_Data records:_
Content starts

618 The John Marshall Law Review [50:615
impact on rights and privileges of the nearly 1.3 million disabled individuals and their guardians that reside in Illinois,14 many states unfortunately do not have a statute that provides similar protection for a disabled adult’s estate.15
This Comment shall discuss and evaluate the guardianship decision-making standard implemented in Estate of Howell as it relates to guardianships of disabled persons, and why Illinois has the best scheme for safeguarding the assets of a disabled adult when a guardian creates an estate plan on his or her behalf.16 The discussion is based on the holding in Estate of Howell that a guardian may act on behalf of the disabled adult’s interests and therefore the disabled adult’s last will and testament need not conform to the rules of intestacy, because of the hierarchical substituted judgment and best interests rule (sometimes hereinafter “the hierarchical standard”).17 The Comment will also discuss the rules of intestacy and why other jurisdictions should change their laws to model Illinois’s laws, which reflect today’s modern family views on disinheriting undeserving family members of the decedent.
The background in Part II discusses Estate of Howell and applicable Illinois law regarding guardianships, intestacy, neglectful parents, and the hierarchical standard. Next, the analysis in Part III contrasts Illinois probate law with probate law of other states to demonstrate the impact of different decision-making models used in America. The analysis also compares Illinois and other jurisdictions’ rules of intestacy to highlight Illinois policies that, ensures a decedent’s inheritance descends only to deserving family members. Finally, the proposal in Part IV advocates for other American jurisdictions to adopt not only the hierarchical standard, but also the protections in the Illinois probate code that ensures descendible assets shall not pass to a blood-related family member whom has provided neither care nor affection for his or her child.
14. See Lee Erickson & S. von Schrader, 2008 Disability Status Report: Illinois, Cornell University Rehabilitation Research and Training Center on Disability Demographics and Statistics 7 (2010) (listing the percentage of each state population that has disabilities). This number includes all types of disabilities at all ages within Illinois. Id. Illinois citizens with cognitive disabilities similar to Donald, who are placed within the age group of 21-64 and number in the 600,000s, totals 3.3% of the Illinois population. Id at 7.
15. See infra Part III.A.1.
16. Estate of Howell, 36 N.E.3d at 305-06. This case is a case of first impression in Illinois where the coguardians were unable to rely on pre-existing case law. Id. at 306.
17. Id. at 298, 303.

Content ends

_WHAT YOU HAVE TO DO:_
Extract the full set of entries word for word.

_THE ANSWER:_
618 The John Marshall Law Review [50:615
impact on rights and privileges of the nearly 1.3 million disabled individuals and their guardians that reside in Illinois,14 many states unfortunately do not have a statute that provides similar protection for a disabled adult’s estate.15
This Comment shall discuss and evaluate the guardianship decision-making standard implemented in Estate of Howell as it relates to guardianships of disabled persons, and why Illinois has the best scheme for safeguarding the assets of a disabled adult when a guardian creates an estate plan on his or her behalf.16 The discussion is based on the holding in Estate of Howell that a guardian may act on behalf of the disabled adult’s interests and therefore the disabled adult’s last will and testament need not conform to the rules of intestacy, because of the hierarchical substituted judgment and best interests rule (sometimes hereinafter “the hierarchical standard”).17 The Comment will also discuss the rules of intestacy and why other jurisdictions should change their laws to model Illinois’s laws, which reflect today’s modern family views on disinheriting undeserving family members of the decedent.
The background in Part II discusses Estate of Howell and applicable Illinois law regarding guardianships, intestacy, neglectful parents, and the hierarchical standard. Next, the analysis in Part III contrasts Illinois probate law with probate law of other states to demonstrate the impact of different decision-making models used in America. The analysis also compares Illinois and other jurisdictions’ rules of intestacy to highlight Illinois policies that, ensures a decedent’s inheritance descends only to deserving family members. Finally, the proposal in Part IV advocates for other American jurisdictions to adopt not only the hierarchical standard, but also the protections in the Illinois probate code that ensures descendible assets shall not pass to a blood-related family member whom has provided neither care nor affection for his or her child.
14. See Lee Erickson & S. von Schrader, 2008 Disability Status Report: Illinois, Cornell University Rehabilitation Research and Training Center on Disability Demographics and Statistics 7 (2010) (listing the percentage of each state population that has disabilities). This number includes all types of disabilities at all ages within Illinois. Id. Illinois citizens with cognitive disabilities similar to Donald, who are placed within the age group of 21-64 and number in the 600,000s, totals 3.3% of the Illinois population. Id at 7.
15. See infra Part III.A.1.
16. Estate of Howell, 36 N.E.3d at 305-06. This case is a case of first impression in Illinois where the coguardians were unable to rely on pre-existing case law. Id. at 306.
17. Id. at 298, 303.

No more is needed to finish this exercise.